Hubble had long hoped to win the Nobel Prize; he lobbied for it to be awarded to astronomy as a separate category. But he died in 1953, shortly before the Nobel Committee decided that astronomical work would be eligible for the physics prize. Since the prize cannot be awarded posthumously, it is a sad irony that this great explorer of the universe would have won the prize had he lived just a little longer.

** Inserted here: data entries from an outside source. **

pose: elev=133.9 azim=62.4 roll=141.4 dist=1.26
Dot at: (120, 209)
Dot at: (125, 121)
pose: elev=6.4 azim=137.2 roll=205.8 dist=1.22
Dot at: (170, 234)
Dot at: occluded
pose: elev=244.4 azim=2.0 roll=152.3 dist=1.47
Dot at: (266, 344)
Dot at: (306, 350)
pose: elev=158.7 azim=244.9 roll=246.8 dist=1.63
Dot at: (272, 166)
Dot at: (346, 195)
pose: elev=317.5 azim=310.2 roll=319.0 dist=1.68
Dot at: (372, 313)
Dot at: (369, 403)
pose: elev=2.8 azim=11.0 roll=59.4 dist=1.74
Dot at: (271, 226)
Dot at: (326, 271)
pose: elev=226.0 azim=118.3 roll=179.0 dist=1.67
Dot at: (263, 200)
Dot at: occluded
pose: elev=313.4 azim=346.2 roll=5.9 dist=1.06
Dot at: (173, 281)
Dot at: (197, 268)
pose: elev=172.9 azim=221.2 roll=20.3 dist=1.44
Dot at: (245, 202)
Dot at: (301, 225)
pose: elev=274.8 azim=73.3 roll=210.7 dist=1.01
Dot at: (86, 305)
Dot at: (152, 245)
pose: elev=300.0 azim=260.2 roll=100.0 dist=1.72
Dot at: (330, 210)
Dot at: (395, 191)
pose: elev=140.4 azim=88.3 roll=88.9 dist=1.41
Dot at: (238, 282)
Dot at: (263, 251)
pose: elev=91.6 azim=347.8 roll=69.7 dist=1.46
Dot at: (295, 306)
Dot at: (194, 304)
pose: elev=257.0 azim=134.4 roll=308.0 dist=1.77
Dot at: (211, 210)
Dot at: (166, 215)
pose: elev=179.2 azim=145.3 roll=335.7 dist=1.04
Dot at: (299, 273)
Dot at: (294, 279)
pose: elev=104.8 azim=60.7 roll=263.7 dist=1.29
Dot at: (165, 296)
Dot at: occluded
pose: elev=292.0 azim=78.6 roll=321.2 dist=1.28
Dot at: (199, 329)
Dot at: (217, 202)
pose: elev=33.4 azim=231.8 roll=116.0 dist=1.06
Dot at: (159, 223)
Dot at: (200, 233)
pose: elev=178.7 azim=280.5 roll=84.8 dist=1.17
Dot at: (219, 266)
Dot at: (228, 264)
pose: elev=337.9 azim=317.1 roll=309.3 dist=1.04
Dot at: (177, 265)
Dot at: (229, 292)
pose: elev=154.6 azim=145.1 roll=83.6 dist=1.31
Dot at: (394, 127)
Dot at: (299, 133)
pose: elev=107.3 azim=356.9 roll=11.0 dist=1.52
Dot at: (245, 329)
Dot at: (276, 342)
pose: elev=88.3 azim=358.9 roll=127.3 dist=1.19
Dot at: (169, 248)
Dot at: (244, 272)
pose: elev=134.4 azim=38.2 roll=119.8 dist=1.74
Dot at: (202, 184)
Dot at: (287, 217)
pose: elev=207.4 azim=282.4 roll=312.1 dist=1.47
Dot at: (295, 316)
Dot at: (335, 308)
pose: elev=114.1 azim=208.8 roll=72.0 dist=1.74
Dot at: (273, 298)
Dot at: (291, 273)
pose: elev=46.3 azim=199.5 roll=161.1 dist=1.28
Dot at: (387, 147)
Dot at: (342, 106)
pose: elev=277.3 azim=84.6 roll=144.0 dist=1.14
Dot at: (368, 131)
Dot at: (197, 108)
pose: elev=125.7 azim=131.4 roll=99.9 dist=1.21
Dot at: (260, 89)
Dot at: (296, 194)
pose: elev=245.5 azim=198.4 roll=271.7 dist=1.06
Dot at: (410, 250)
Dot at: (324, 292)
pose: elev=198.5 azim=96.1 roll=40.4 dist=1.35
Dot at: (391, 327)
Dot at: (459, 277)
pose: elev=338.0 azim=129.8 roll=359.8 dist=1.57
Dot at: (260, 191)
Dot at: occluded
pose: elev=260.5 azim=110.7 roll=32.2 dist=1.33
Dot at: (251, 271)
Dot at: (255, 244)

Indeed, it is tantalizing to speculate what Hubble would have made of late-20th-century and early-21st-century developments in the study of the expanding universe. By the early 1990s, it was assumed that gravity—the force that pulls all matter together—would eventually slow the expansion that Hubble had discovered. But in 1998, the Hubble Space Telescope’s observation of supernovae whose light was reaching us over an unimaginable gulf of time stunned astronomers by showing that the expansion of the universe is not only not slowing, but it is also accelerating! Theorists have given a name to the mysterious force that is tearing galaxies apart: dark energy. Though it cannot be observed, scientists have compared their theoretical models to cosmological observations and have concluded that dark energy comprises 70% of the universe and dark matter (which does not emit enough radiation to be directly observed) constitutes 25%. So what’s left? “Normal” matter—all the galaxies, all the constellations, all the stars with their planets—everything we have been able to directly observe—amounts to a mere 5% of the universe.

To paraphrase the poet Wordsworth: “Hubble, thou shouldst be living at this hour!”

—Sara Meric

References

Fox, Mary Virginia. “The Hubble Space Telescope.” In Edwin Hubble: American Astronomer. National Aeronautics and Space Administration. http://hubble.nasa.gov/ .

Mayall, N. U. Edwin Powell Hubble. Washington, D.C.: National Academies Press, 1970. www.nap.edu/html/biomems/ehubble.pdf

Sharov, Aleksandr Sergeevich, and Igor Dmitrievich Novikov. Edwin Hubble, the Discoverer of the Big Bang Universe. Cambridge: Cambridge University Press, 1993.

White, Martin. The Hubble Expansion. astro. berkeley.edu/ˆmwhite/darkmatter/hubble.html.